The Border of Truth, an ambitious new novel by Victoria Redel, is an intricately woven tale of truth and deception and the ever-shifting border between them.

The book tells the story of Sara Leader and her father, Richard (once known as Itzak). Sara’s narrative is set in Manhattan in 2003, while her father’s account is told via letters he wrote while awaiting entry to the United States in 1940. Through this piquant correspondence — and with the help of Redel’s rich prose — the reader becomes privy to the boy’s previous life and the fascinating and tragic details of his family’s attempts to flee a Europe in turmoil, on the cusp of the Second World War. Sara has never been party to the particulars of her father’s history; he guarded his secrets scrupulously over many years. But as the book gains momentum, a series of events set off by a chance encounter launches Sara’s search for her father’s past and, in turn, her own present and future.

Father and daughter have been protecting each other and themselves from the truth for decades; disclosure, they both believe, is tantamount to pain, which neither can bear to inflict on the other.

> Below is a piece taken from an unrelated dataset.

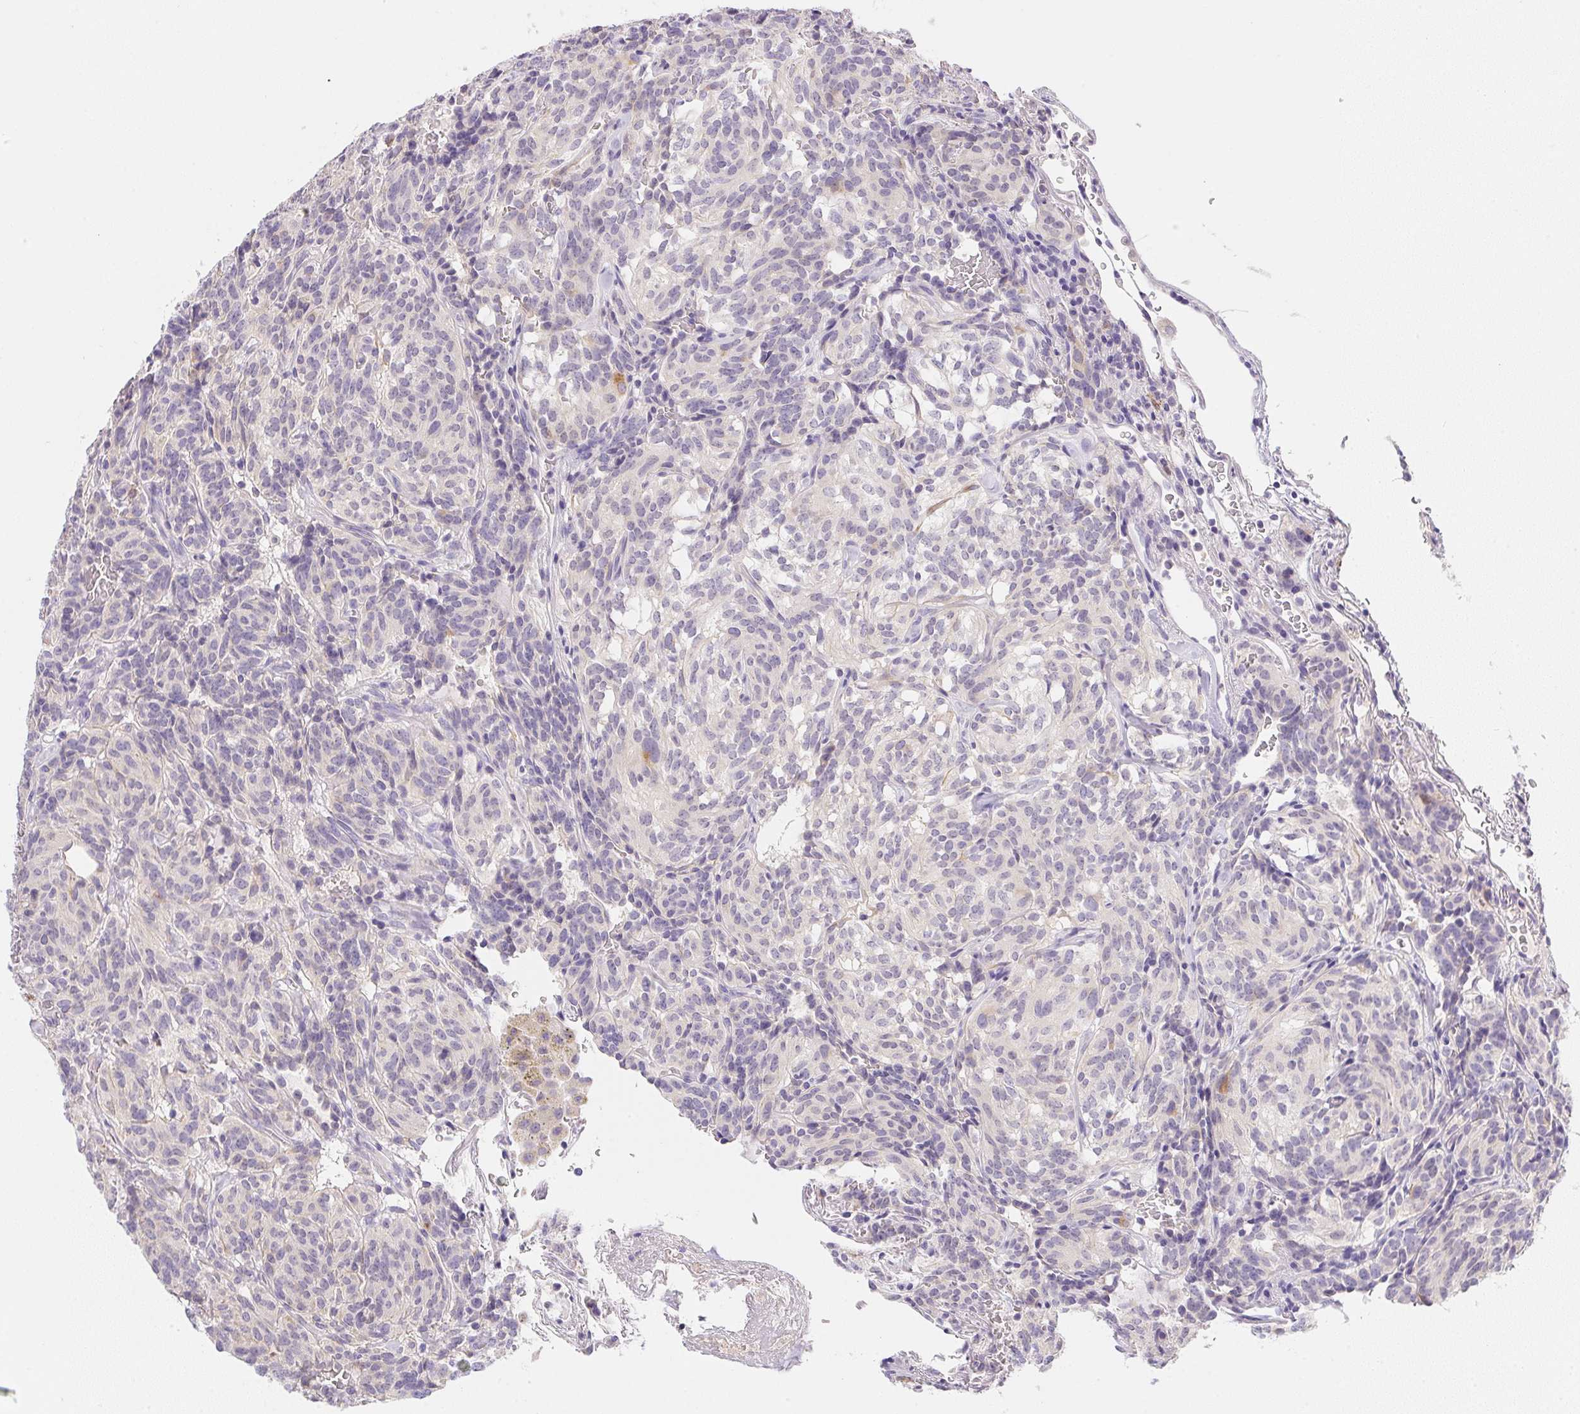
{"staining": {"intensity": "negative", "quantity": "none", "location": "none"}, "tissue": "carcinoid", "cell_type": "Tumor cells", "image_type": "cancer", "snomed": [{"axis": "morphology", "description": "Carcinoid, malignant, NOS"}, {"axis": "topography", "description": "Lung"}], "caption": "DAB immunohistochemical staining of human carcinoid shows no significant positivity in tumor cells.", "gene": "SLC17A7", "patient": {"sex": "female", "age": 61}}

Tellingly, when Sara, who is moving through the process of adopting a child, thinks of being a parent, “she mostly imagines herself as a protective father,” the only type of parent figure she knows.

The book’s power lies in the father’s tale and the underlying story of Sara’s relationship with her mother, who died when the girl was 11. Much of Sara’s personality is clearly formed (or unformed) by the absence of a mother. Repeatedly, “it’s her mother’s insistent bravery and her absolute honesty during the dying that keeps rising up in Sara, waiting to be found.” Amid all the secrets, her mother’s voice is genuine and commanding.

Numerous strands weave together in this broad tapestry of a novel, and occasionally some begin to unravel while others distract. We want to know more about Sara’s love life, her desire to adopt, and the many years between Itzak’s arrival in the U.S. and the present.

The Border of Truth is not traditional “Holocaust lit”; the events surrounding the war are used as catalyst and background more than as the focal point. But the ramifications of survival, which is a germinal Holocaust theme, resonate throughout this novel, making it a classic yet original story of refuge, loss, guilt and redemption.